Challenge 1: How to Define and Catalog AI?

It is already a challenge to define AI in an understandable way. But it is even more difficult to catalog AI applications because the AIA follows a risk-based approach. What the EU legislators have in mind is a pyramid with “unacceptable risk” applications at the top (prohibited AI), a second tier of “high risks” (heavily regulated AI) and AI with limited risks at the bottom. The AIA already contains a long list of AI systems that fall into the “high risk” category. The idea is that the existing EU product safety regulations would be amended to reference AI requirements so that the system will comply. A lot of obligations will need to be fulfilled mainly by AI providers before and after the product is put on the market. Suitable risk management systems, record keeping, registration of AI systems in a data base to be set up by the EU Commission, and human oversight will be required. There is fundamental opposition to AI from some EP political parties that see AI as a general threat to humanity and want to balloon the category of “high risk” AI applications so that the regulatory scheme would no longer look like a pyramid, but more like a pumpkin.

Challenge 2: Why Is An AI Act Needed at All?

Many critics argue that the EU’s AIA is superfluous. AI providers are already regulated by the GDPR with its broad definition of personal data. The GDPR already contains the principles of data minimization, privacy by design, restrictions on automated decision making and profiling that (also) cover AI. Some data protection agencies have already presented their national guidelines on the use of AI. In addition, the new EU Digital Services Act also contains provisions on “algorithmic transparency” that cover AI and certain large market players. There are EU rules on electrical devices (NIST) and rules for the financial and healthcare sectors that cover AI.

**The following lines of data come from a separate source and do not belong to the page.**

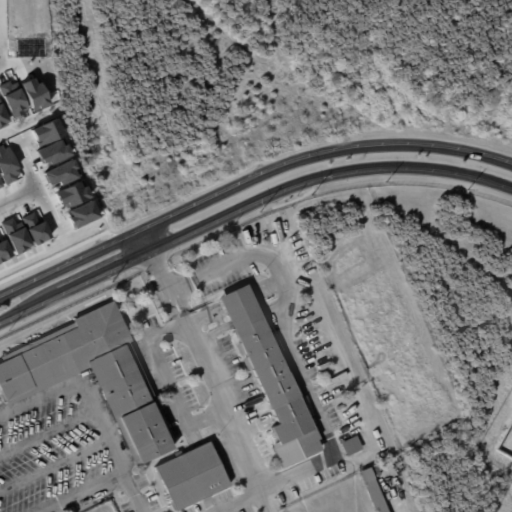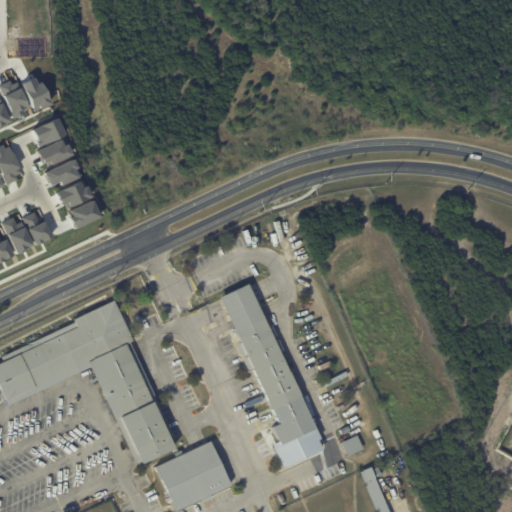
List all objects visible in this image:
building: (31, 46)
road: (18, 64)
road: (1, 81)
building: (35, 94)
building: (13, 99)
road: (50, 108)
building: (2, 116)
building: (47, 131)
road: (20, 139)
building: (53, 151)
building: (6, 165)
building: (63, 173)
road: (247, 180)
road: (36, 185)
building: (73, 193)
road: (19, 197)
road: (247, 204)
building: (83, 213)
road: (60, 226)
building: (33, 228)
building: (14, 234)
road: (115, 235)
road: (145, 239)
building: (3, 250)
road: (53, 255)
building: (268, 362)
building: (264, 363)
road: (296, 365)
building: (93, 374)
building: (91, 376)
road: (211, 379)
road: (168, 384)
road: (88, 395)
building: (349, 445)
building: (352, 445)
building: (141, 474)
building: (190, 475)
building: (193, 475)
road: (99, 484)
building: (374, 490)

There is thus a huge potential of legal overlaps, also with EU competition law. Some sections in the AIA proposal specifically refer to the GDPR and its level of data protection that the AIA proposal should not undermine. But there are many open issues: What is the legal ground for data processing when you are training an AI application? More broadly: Which data can be used for training an AI system? How will the parties in a supply chain (providers, distributors, importers, authorized representatives) share the huge compliance burden? How do the AIA definitions square with the definition of controllers and processors in the GDPR? Who would monitor the implementation of the AI Act within a company? Will the AI Act allow class actions for damages (as under the GDPR) in the courts?

Challenge 3: AI Act and the Brussels Effect—Will It Work?

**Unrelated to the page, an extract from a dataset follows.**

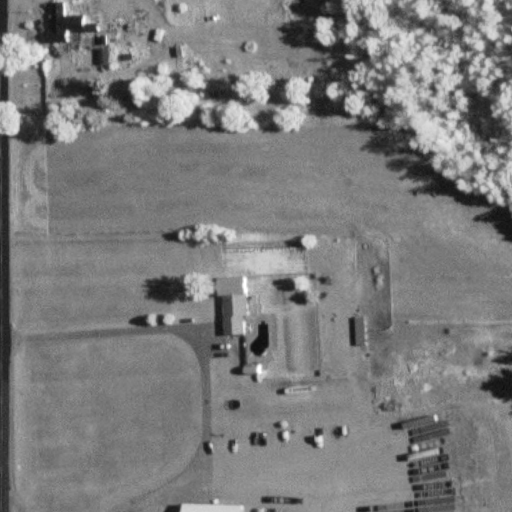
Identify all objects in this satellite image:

The AI Act has an interesting political component—the Brussels Effect. Coined by a U.S. law professor, the Brussels Effect challenges the view that the EU is a declining world power and refers to the EU’s unilateral power to regulate global markets. The main example of this power is the GDPR, which is viewed in Brussels as a legal success story as other countries follow it or must comply with it so that their industry can do business in the EU (market location principle). One example of the Brussels Effect is that some U.S. states, such as California, have included parts of the GDPR in their recent privacy laws. It remains an open question, however, whether countries outside the EU will just copy and paste from the AIA with its complicated definitions and classifications for their own laws.

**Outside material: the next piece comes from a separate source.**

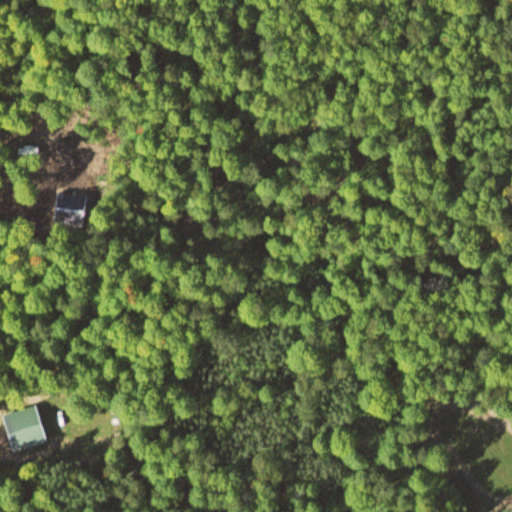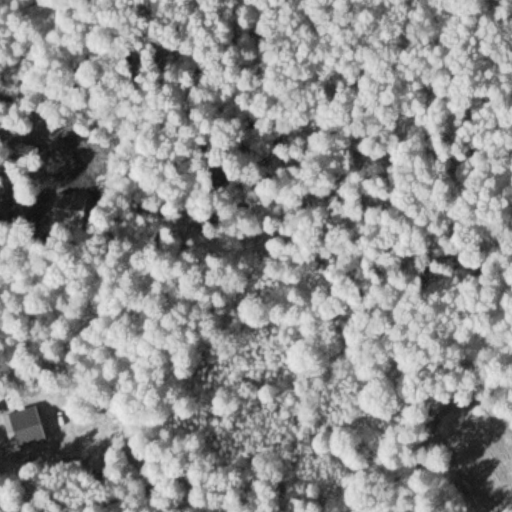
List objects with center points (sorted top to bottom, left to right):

Whatever the outcome of the debate is, the timetable for the AIA is ambitious. The stated goal is to adopt the AIA as a directly applicable regulation before the next EU elections in 2024. The proponents of the AIA hope for the Czech Presidency of the Council of the EU to agree on a text among EU member states by the end of this year. This will lay the foundation for “trilogue” negotiations later in 2023 between the Council (led by Sweden and Spain likely in the second half of the year), the European Parliament, and the European Commission. Until the adoption of the AIA, discussion will likely continue on which rules in the AI Act are necessary and which will kill or inhibit innovation.

The views expressed are those of the author(s) alone. They do not necessarily reflect the views of the American-German Institute.